If you've been having back pain for a while and treatments recommended by your doctor don't help, your doctor might suggest having back surgery. While the idea of having back surgery could be concerning, it might be possible to have a minimally invasive type of surgery that uses a small incision and has a quicker recovery time. Here are some things to know about minimally invasive spine surgery.

Several Back Conditions Can Be Treated

Minimally invasive spine surgery can't be used on all types of spinal conditions, but it can be used in many cases. This type of surgery can be used to decompress nerves, remove a disc, replace a disc, stabilize your spine, fuse your spine, and remove small tumors. However, your surgeon considers your unique medical condition to determine if a minimally invasive procedure is right for you.

The Procedure Is Less Traumatic Than Open Surgery

You'll still have an incision and recovery time after the procedure, but recovery should be quicker since there is less trauma to your back. When minimally invasive spine surgery isn't appropriate, you have open surgery. Open surgery requires a long incision in your back and cutting through tissues to reach your spine.

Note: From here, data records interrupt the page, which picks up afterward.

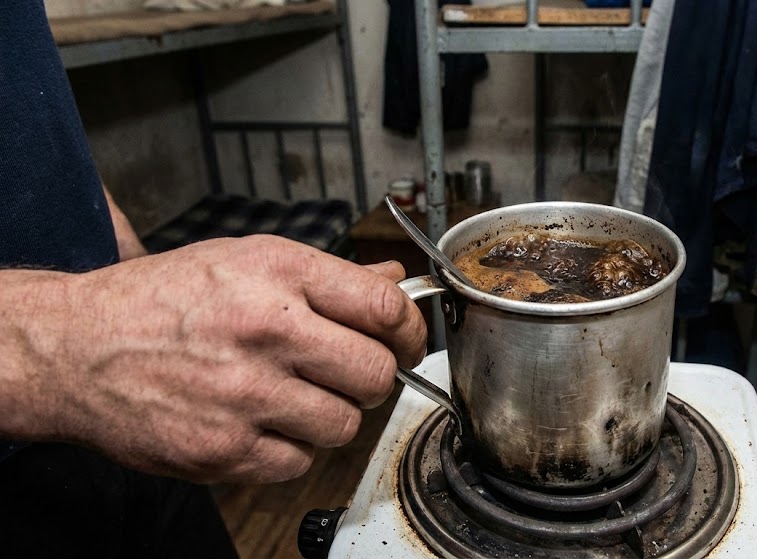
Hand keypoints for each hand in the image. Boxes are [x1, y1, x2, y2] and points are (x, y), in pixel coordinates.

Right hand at [33, 235, 425, 482]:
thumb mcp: (244, 261)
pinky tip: (260, 422)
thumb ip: (326, 277)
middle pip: (375, 373)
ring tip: (292, 395)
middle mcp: (265, 331)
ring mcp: (244, 395)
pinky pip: (299, 462)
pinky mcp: (224, 450)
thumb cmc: (159, 301)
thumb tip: (392, 280)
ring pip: (344, 424)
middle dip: (371, 376)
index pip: (384, 307)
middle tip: (346, 371)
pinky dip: (289, 448)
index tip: (406, 340)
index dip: (410, 329)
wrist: (77, 348)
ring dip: (329, 415)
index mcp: (276, 274)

The minimally invasive procedure uses short incisions. The surgeon passes a tube in the incision that can move tissues out of the way as the tube moves toward your spine. The surgeon can then pass medical tools and a camera through the small tube to perform the operation while watching the procedure on a monitor. There will be less damage to the tissues of your back when doing this procedure, and that can potentially lower the risk of complications and make recovery easier and quicker.

Some Surgeries Are Done as an Outpatient

Some types of minimally invasive spinal surgery are done on an outpatient basis. However, some surgeries may require a short hospital stay. You might have general anesthesia or sedation with local anesthesia depending on the type of surgery you need.

Whether you stay in the hospital after the surgery or not, you'll be sent home with instructions for your recovery period. It's important to follow your doctor's orders so you'll have a complete recovery and avoid further complications with your back.

Recovery Might Take a Few Months

Even though minimally invasive spinal surgery is less invasive than open surgery, you still go through a recovery period. Depending on the nature of your surgery, the recovery period could last several weeks or months. You might be sent to physical therapy to strengthen your back and to ensure your muscles don't get weak due to inactivity.

You'll probably have your activities limited at first, and you may feel discomfort when twisting or bending. However, as time goes on, you'll increase your level of activity so you can get back to life as normal. You may need to take off work for several weeks, but the downtime after the procedure is essential for proper healing and a successful outcome for your surgery.